[Date Prev][Date Next][Thread Prev][Thread Next][Date Index][Thread Index]

[IMP-dev] biological names for things



Since I keep bringing up that it is good to be able to refer to parts of the representation using biological names, I thought I would throw together some code to do that. The goal is to allow one to set up the restraints without ever explicitly referring to particles, just asking for parts of the hierarchy. The advantage of this is that
- one can change the representation pretty much arbitrarily without messing with the restraints code
- the restraints code is much easier to read
- you don't have to worry about whether the representation happens to contain a Fragment referring to the piece of the molecule you are interested in (and hence avoid the problem of overlapping, but not nested, fragments).

For the implementation, there is a class IMP.atom.Named which describes a part of one or more molecules. You create a name with doing various things like
nm=IMP.atom.Named(hierarchy=h, molecule="my molecule", residue=10)
(assuming there is more than one molecule in h) and then can get the one or more particles referenced by it with
nmps=nm.get_particles()
eg, if h is an all atom mode, nm.get_particles() will return the atoms in the residue, if it is a coarse grained model, it will return the particle containing the residue.
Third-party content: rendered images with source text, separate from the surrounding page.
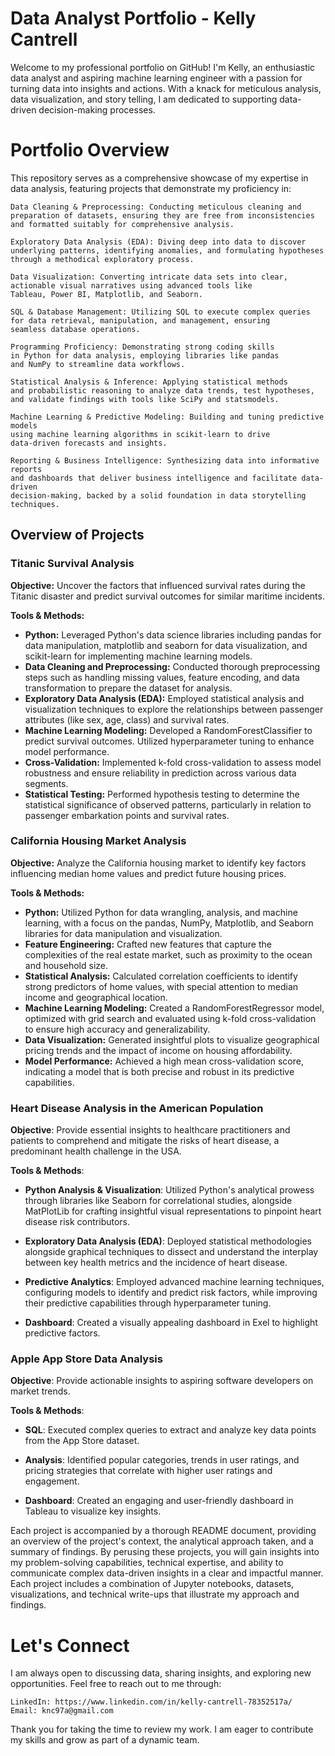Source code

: # Data Analyst Portfolio - Kelly Cantrell
Welcome to my professional portfolio on GitHub! I'm Kelly, an enthusiastic data analyst and aspiring machine learning engineer with a passion for turning data into insights and actions. With a knack for meticulous analysis, data visualization, and story telling, I am dedicated to supporting data-driven decision-making processes.

# Portfolio Overview

This repository serves as a comprehensive showcase of my expertise in data analysis, featuring projects that demonstrate my proficiency in:

    Data Cleaning & Preprocessing: Conducting meticulous cleaning and 
    preparation of datasets, ensuring they are free from inconsistencies 
    and formatted suitably for comprehensive analysis.

    Exploratory Data Analysis (EDA): Diving deep into data to discover 
    underlying patterns, identifying anomalies, and formulating hypotheses 
    through a methodical exploratory process.

    Data Visualization: Converting intricate data sets into clear, 
    actionable visual narratives using advanced tools like 
    Tableau, Power BI, Matplotlib, and Seaborn.

    SQL & Database Management: Utilizing SQL to execute complex queries 
    for data retrieval, manipulation, and management, ensuring 
    seamless database operations.

    Programming Proficiency: Demonstrating strong coding skills 
    in Python for data analysis, employing libraries like pandas 
    and NumPy to streamline data workflows.

    Statistical Analysis & Inference: Applying statistical methods 
    and probabilistic reasoning to analyze data trends, test hypotheses, 
    and validate findings with tools like SciPy and statsmodels.

    Machine Learning & Predictive Modeling: Building and tuning predictive models 
    using machine learning algorithms in scikit-learn to drive 
    data-driven forecasts and insights.

    Reporting & Business Intelligence: Synthesizing data into informative reports 
    and dashboards that deliver business intelligence and facilitate data-driven 
    decision-making, backed by a solid foundation in data storytelling techniques.

## Overview of Projects

### Titanic Survival Analysis

**Objective:** Uncover the factors that influenced survival rates during the Titanic disaster and predict survival outcomes for similar maritime incidents.

**Tools & Methods:**

- **Python:** Leveraged Python's data science libraries including pandas for data manipulation, matplotlib and seaborn for data visualization, and scikit-learn for implementing machine learning models.
- **Data Cleaning and Preprocessing:** Conducted thorough preprocessing steps such as handling missing values, feature encoding, and data transformation to prepare the dataset for analysis.
- **Exploratory Data Analysis (EDA):** Employed statistical analysis and visualization techniques to explore the relationships between passenger attributes (like sex, age, class) and survival rates.
- **Machine Learning Modeling:** Developed a RandomForestClassifier to predict survival outcomes. Utilized hyperparameter tuning to enhance model performance.
- **Cross-Validation:** Implemented k-fold cross-validation to assess model robustness and ensure reliability in prediction across various data segments.
- **Statistical Testing:** Performed hypothesis testing to determine the statistical significance of observed patterns, particularly in relation to passenger embarkation points and survival rates.

### California Housing Market Analysis

**Objective:** Analyze the California housing market to identify key factors influencing median home values and predict future housing prices.

**Tools & Methods:**

- **Python:** Utilized Python for data wrangling, analysis, and machine learning, with a focus on the pandas, NumPy, Matplotlib, and Seaborn libraries for data manipulation and visualization.
- **Feature Engineering:** Crafted new features that capture the complexities of the real estate market, such as proximity to the ocean and household size.
- **Statistical Analysis:** Calculated correlation coefficients to identify strong predictors of home values, with special attention to median income and geographical location.
- **Machine Learning Modeling:** Created a RandomForestRegressor model, optimized with grid search and evaluated using k-fold cross-validation to ensure high accuracy and generalizability.
- **Data Visualization:** Generated insightful plots to visualize geographical pricing trends and the impact of income on housing affordability.
- **Model Performance:** Achieved a high mean cross-validation score, indicating a model that is both precise and robust in its predictive capabilities.

### Heart Disease Analysis in the American Population

**Objective**: Provide essential insights to healthcare practitioners and patients to comprehend and mitigate the risks of heart disease, a predominant health challenge in the USA.

**Tools & Methods**:

- **Python Analysis & Visualization**: Utilized Python's analytical prowess through libraries like Seaborn for correlational studies, alongside MatPlotLib for crafting insightful visual representations to pinpoint heart disease risk contributors.

- **Exploratory Data Analysis (EDA)**: Deployed statistical methodologies alongside graphical techniques to dissect and understand the interplay between key health metrics and the incidence of heart disease.

- **Predictive Analytics**: Employed advanced machine learning techniques, configuring models to identify and predict risk factors, while improving their predictive capabilities through hyperparameter tuning.

- **Dashboard**: Created a visually appealing dashboard in Exel to highlight predictive factors.
    
### Apple App Store Data Analysis

**Objective**: Provide actionable insights to aspiring software developers on market trends.
    
**Tools & Methods**:

- **SQL**: Executed complex queries to extract and analyze key data points from the App Store dataset.
    
- **Analysis**: Identified popular categories, trends in user ratings, and pricing strategies that correlate with higher user ratings and engagement.

- **Dashboard**: Created an engaging and user-friendly dashboard in Tableau to visualize key insights.


Each project is accompanied by a thorough README document, providing an overview of the project's context, the analytical approach taken, and a summary of findings. By perusing these projects, you will gain insights into my problem-solving capabilities, technical expertise, and ability to communicate complex data-driven insights in a clear and impactful manner.
Each project includes a combination of Jupyter notebooks, datasets, visualizations, and technical write-ups that illustrate my approach and findings.

# Let's Connect

I am always open to discussing data, sharing insights, and exploring new opportunities. Feel free to reach out to me through:

    LinkedIn: https://www.linkedin.com/in/kelly-cantrell-78352517a/
    Email: knc97a@gmail.com

Thank you for taking the time to review my work. I am eager to contribute my skills and grow as part of a dynamic team.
The names can be used to create a distance restraint with
IMP.atom.create_harmonic_distance_restraint(IMP.atom.Named(hierarchy=all, molecule="proteina", residue=10),
                                                                                     IMP.atom.Named(hierarchy=all, molecule="proteinb", residues=(1,10),
                                                                                      10, 1)
which will return a restrain limiting the distance between the 10th residue of proteina and the first 10 residues of proteinb to 10A with a spring constant of 1. The restraint is a SphereDistanceRestraint if each of the two Named refer to just one particle and a ConnectivityRestraint using a ClosePairsPairScore if they refer to more than one (the ClosePairsPairScore internally takes advantage of rigid bodies if the hierarchies are rigid bodies). I haven't wrapped any other restraint types yet. With EM, for example, one might as well just pass nm0.get_particles()+nm1.get_particles() to restrain two molecules with a map.

It is just something I threw together on the train, so I wouldn't trust the code much yet (and the name "Named" isn't great, but I want it to be short).

The Named objects can be created with any combination of
- one or more names of molecules
- a single residue index or list of residue indexes (or ranges)-- later we can add tags for the C- and N- terminus
- one or more atom types
- one or more residue types
- one or more chain identifiers
- one or more domain names
- a target radius (so that you can refer to intermediate levels of the hierarchy)
eg
Named(hierarchy=h, chains=['a', 'b'], target_radius=10) which gets as close to 10A representation of the two chains as one can.
Name(hierarchy=h, atom_types=[CA]) which gets all C alphas

This way you can write functions to set up restraints without any direct reference to particles.

Thoughts? Does it seem useful? I quite like using such code when setting things up.